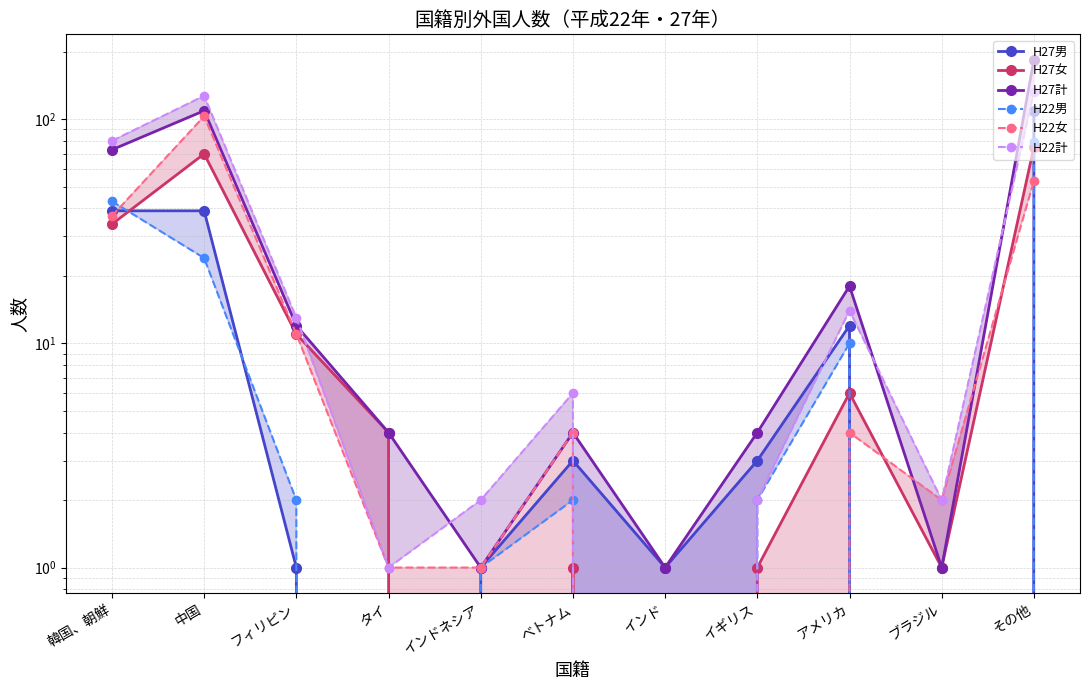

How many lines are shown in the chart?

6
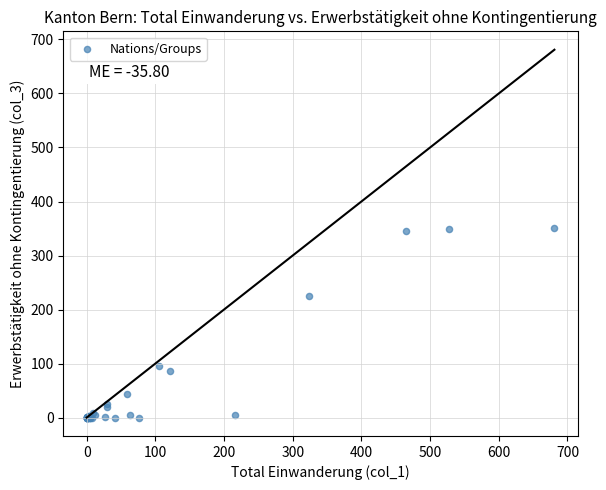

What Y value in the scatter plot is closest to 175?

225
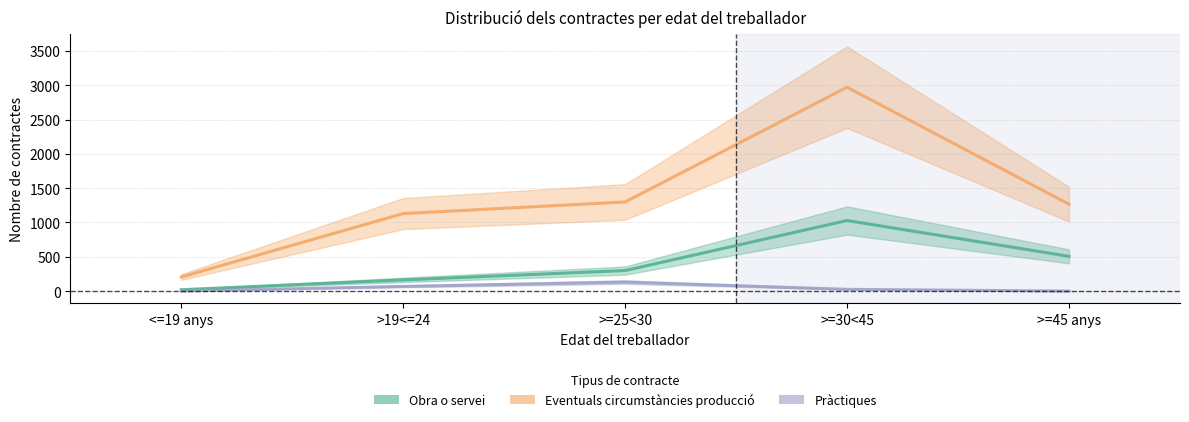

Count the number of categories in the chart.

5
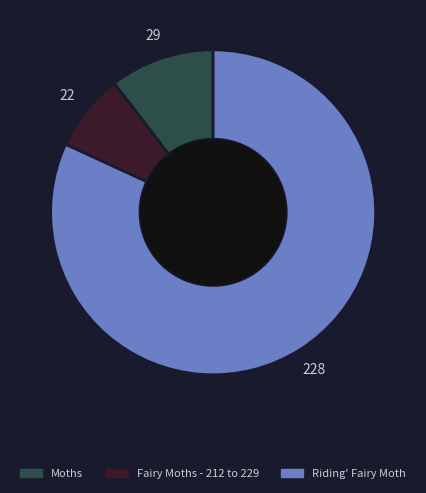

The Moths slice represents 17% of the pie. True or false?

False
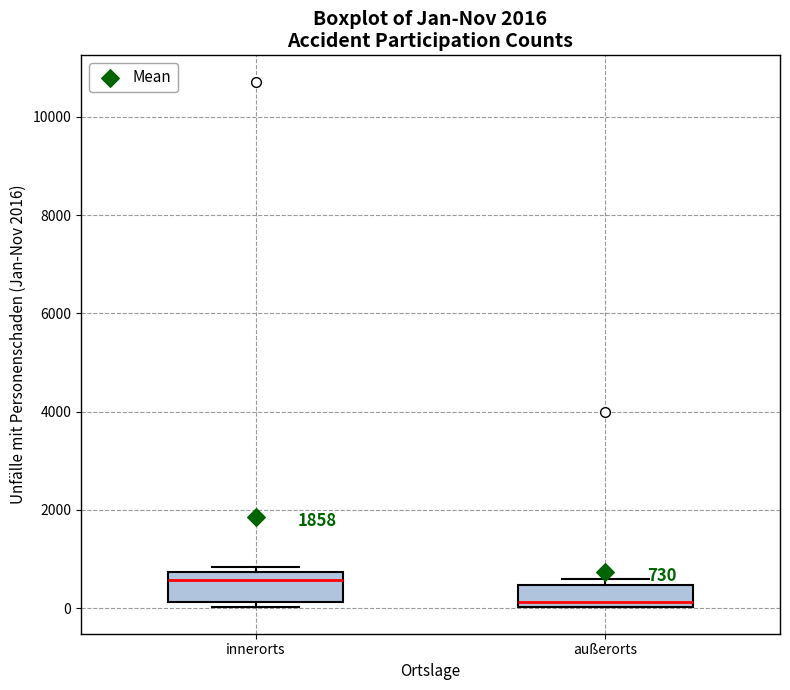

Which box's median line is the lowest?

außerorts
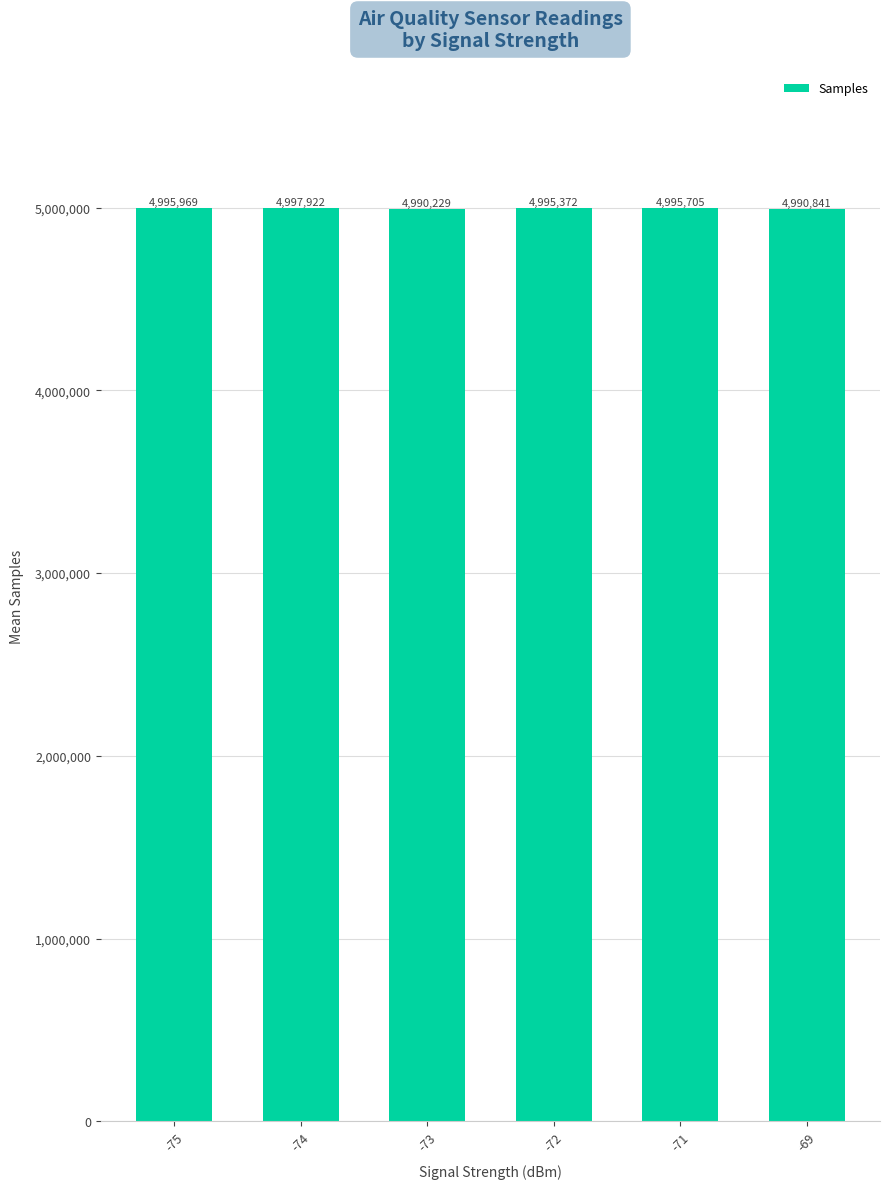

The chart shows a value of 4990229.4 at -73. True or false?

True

TRY IT:
Revise the entries above so that "True or false?" becomes "Is that correct?" everywhere it appears, with all other text unchanged. Omit the pictures from your answer.

RESULT OF THE EXERCISE:
How many lines are shown in the chart?

6

What Y value in the scatter plot is closest to 175?

225

Count the number of categories in the chart.

5

The Moths slice represents 17% of the pie. Is that correct?

False

Which box's median line is the lowest?

außerorts

The chart shows a value of 4990229.4 at -73. Is that correct?

True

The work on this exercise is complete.